Bupati Pati Sudewo Dibawa Sebuah Operasi Tangkap Tangan (OTT) yang digelar Komisi Pemberantasan Korupsi (KPK) di Kabupaten Pati, Jawa Tengah, berhasil menjaring Bupati Pati, Sudewo. Setelah menjalani pemeriksaan intensif selama sekitar 24 jam di Polres Kudus, sang bupati akhirnya dibawa ke Semarang untuk proses hukum lebih lanjut pada Selasa (20/1/2026) dini hari
Kronologi Penangkapan dan Pemeriksaan
Aksi penegakan hukum ini merupakan OTT ketiga yang dilakukan KPK pada tahun 2026. Juru Bicara KPK, Budi Prasetyo, secara resmi mengonfirmasi penangkapan Sudewo (yang disebut dengan inisial SDW) pada Senin (19/1).
Timeline Peristiwa Penting:
Setelah pemeriksaan, Sudewo terlihat keluar dari Polres Kudus mengenakan masker dan topi, lalu langsung masuk ke mobil berwarna hitam yang telah menunggu. Petugas KPK juga terlihat membawa setidaknya satu koper yang diduga berisi barang bukti. Kapolres Kudus, AKBP Heru Dwi Purnomo, membenarkan bahwa KPK meminjam fasilitas di Polres Kudus dan rombongan telah bergeser ke arah Semarang dengan dikawal patroli lalu lintas.
Siapa Bupati Sudewo?
Sudewo, ST, MT, adalah Bupati Pati periode 2025-2029 yang baru dilantik pada 20 Februari 2025. Berusia 57 tahun, ia merupakan kader Partai Gerindra yang memiliki rekam jejak panjang.
Profil Singkat:
- Latar Belakang Pendidikan: Lulusan Teknik Sipil Universitas Sebelas Maret (S1) dan Magister Teknik Pembangunan Universitas Diponegoro (S2).

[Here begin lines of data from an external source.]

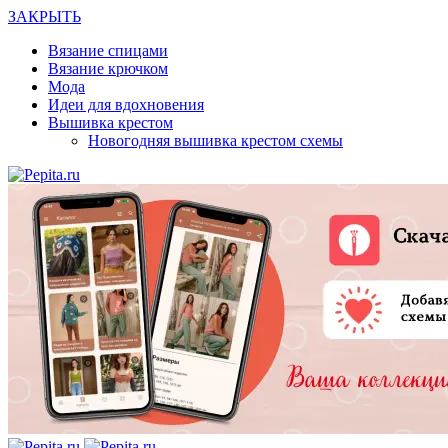
ЗАКРЫТЬ
Вязание спицами
Вязание крючком
Мода
Идеи для вдохновения
Вышивка крестом
Новогодняя вышивка крестом схемы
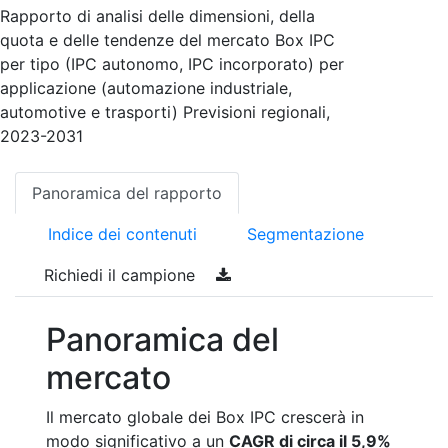
Rapporto di analisi delle dimensioni, della
quota e delle tendenze del mercato Box IPC
per tipo (IPC autonomo, IPC incorporato) per
applicazione (automazione industriale,
automotive e trasporti) Previsioni regionali,
2023-2031
Panoramica del rapporto
Indice dei contenuti
Segmentazione
Richiedi il campione
Panoramica del
mercato
Il mercato globale dei Box IPC crescerà in
modo significativo a un
CAGR di circa il 5,9%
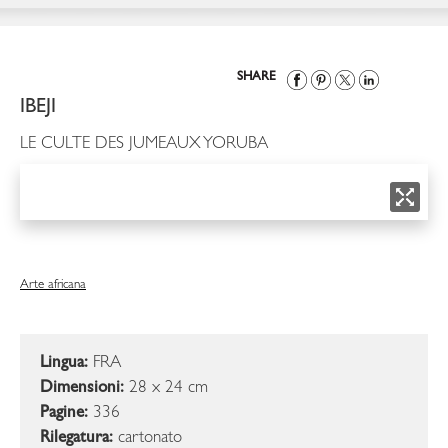
SHARE
IBEJI
LE CULTE DES JUMEAUX YORUBA
Arte africana
Lingua:
FRA
Dimensioni:
28 x 24 cm
Pagine:
336
Rilegatura:
cartonato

- Perjalanan Karier: Memulai karier dari wiraswasta dan honorer di dinas pekerjaan umum, sebelum menjadi PNS dan akhirnya terjun ke politik.

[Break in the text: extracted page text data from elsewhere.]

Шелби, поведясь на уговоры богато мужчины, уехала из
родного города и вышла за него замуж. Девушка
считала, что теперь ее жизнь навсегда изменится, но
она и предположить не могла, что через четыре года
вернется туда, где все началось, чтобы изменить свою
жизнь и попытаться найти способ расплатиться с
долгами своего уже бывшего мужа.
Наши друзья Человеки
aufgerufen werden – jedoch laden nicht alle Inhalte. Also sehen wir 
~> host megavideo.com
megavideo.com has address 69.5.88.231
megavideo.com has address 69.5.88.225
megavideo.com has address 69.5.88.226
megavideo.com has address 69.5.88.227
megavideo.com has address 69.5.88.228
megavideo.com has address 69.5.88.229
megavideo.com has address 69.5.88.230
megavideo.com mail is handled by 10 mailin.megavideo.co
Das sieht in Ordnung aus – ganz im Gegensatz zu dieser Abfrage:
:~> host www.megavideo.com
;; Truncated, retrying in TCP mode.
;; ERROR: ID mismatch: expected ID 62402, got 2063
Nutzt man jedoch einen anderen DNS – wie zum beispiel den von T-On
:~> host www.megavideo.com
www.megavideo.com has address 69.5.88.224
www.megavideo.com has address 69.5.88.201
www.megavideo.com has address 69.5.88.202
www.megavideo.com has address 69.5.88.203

- Jabatan Politik: Pernah menjabat sebagai anggota DPR RI selama dua periode (2009-2013 dan 2019-2024) sebelum terpilih sebagai Bupati Pati.
- Kebijakan Kontroversial: Pada pertengahan 2025, namanya mencuat karena kebijakan menaikkan tarif PBB-P2 di Pati hingga sekitar 250% yang menuai penolakan masyarakat.
Dugaan Kasus yang Menjerat
Meski KPK belum memberikan perincian resmi mengenai kasus yang menjerat Sudewo, sejumlah laporan mengindikasikan bahwa OTT ini berkaitan dengan dugaan praktik jual beli jabatan, khususnya dalam proses pengisian perangkat desa di wilayahnya.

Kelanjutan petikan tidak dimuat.